FORMER head of the Bangalow-based Australian Vaccination Network (AVN), Meryl Dorey has turned to followers to pay her legal bill after she lost a bid to silence one of the group's many critics.
Ms Dorey remains as the controversial group's spokeswoman after standing down as president in January.
She was ordered to pay $11,000 to cover the legal fees of Stop the Australian Vaccination Network campaigner Dan Buzzard after he successfully appealed against an AVO (apprehended violence order) she took out against him last year.
She alleged that Mr Buzzard had advertised her Bangalow PO Box via his Twitter account and encouraged others to send her violent pornographic images.
On his blog, Mr Buzzard writes: "The AVN has been hitting back at its critics for a number of years now," by "harassing grieving families", "calling doctors pedophiles" and "impersonating the websites of critics" of AVN.
After accusing the court of bias in her blog, Ms Dorey goes on to tell supporters that she has "virtually no income nor do I have any way to raise these funds".

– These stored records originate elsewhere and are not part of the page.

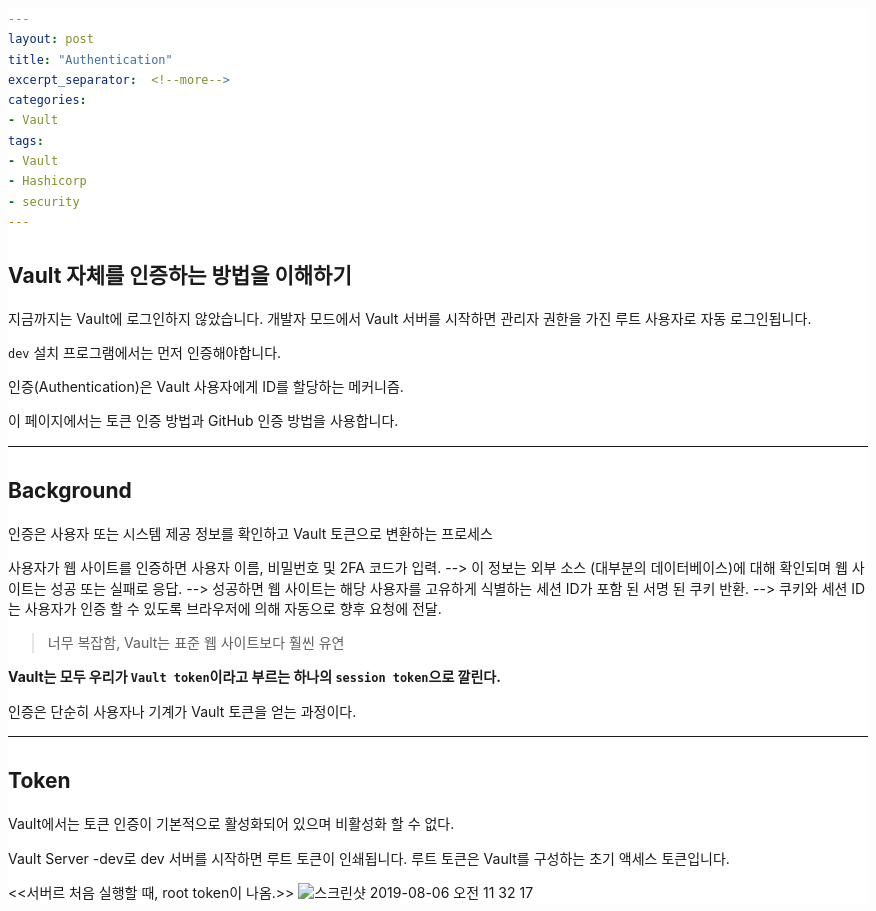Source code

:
 ```yaml
---
layout: post
title: "Authentication"
excerpt_separator:  <!--more-->
categories:
- Vault
tags:
- Vault
- Hashicorp
- security
---
```




## Vault 자체를 인증하는 방법을 이해하기

지금까지는 Vault에 로그인하지 않았습니다. 개발자 모드에서 Vault 서버를 시작하면 관리자 권한을 가진 루트 사용자로 자동 로그인됩니다. 

`dev` 설치 프로그램에서는 먼저 인증해야합니다.

인증(Authentication)은 Vault 사용자에게 ID를 할당하는 메커니즘. 

이 페이지에서는 토큰 인증 방법과 GitHub 인증 방법을 사용합니다.

********

## Background


인증은 사용자 또는 시스템 제공 정보를 확인하고 Vault 토큰으로 변환하는 프로세스

사용자가 웹 사이트를 인증하면 사용자 이름, 비밀번호 및 2FA 코드가 입력. 
--> 이 정보는 외부 소스 (대부분의 데이터베이스)에 대해 확인되며 웹 사이트는 성공 또는 실패로 응답. 
--> 성공하면 웹 사이트는 해당 사용자를 고유하게 식별하는 세션 ID가 포함 된 서명 된 쿠키 반환. 
--> 쿠키와 세션 ID는 사용자가 인증 할 수 있도록 브라우저에 의해 자동으로 향후 요청에 전달. 

> 너무 복잡함, Vault는 표준 웹 사이트보다 훨씬 유연

**Vault는 모두 우리가 `Vault token`이라고 부르는 하나의 `session token`으로 깔린다.**

인증은 단순히 사용자나 기계가 Vault 토큰을 얻는 과정이다.



*******



## Token

Vault에서는 토큰 인증이 기본적으로 활성화되어 있으며 비활성화 할 수 없다. 

Vault Server -dev로 dev 서버를 시작하면 루트 토큰이 인쇄됩니다. 루트 토큰은 Vault를 구성하는 초기 액세스 토큰입니다. 

<<서버르 처음 실행할 때, root token이 나옴.>>
<img width="571" alt="스크린샷 2019-08-06 오전 11 32 17" src="https://user-images.githubusercontent.com/37536415/62507052-ec63f380-b83d-11e9-8270-7c4535a2032a.png">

The court's decision to reject the AVO and award costs against Ms Dorey is the latest blow to the anti-vaccination group amid accusations it has misrepresented views of a politician in order to raise funds for the group, the loss of its charity status and the Australian Senate's unanimous call for the immediate disbanding of the group because of its "harmful and unscientific scare campaign against vaccinations".
It is appealing a ruling in the NSW Administrative Decisions Tribunal after it was ordered to change its name because it was misleading.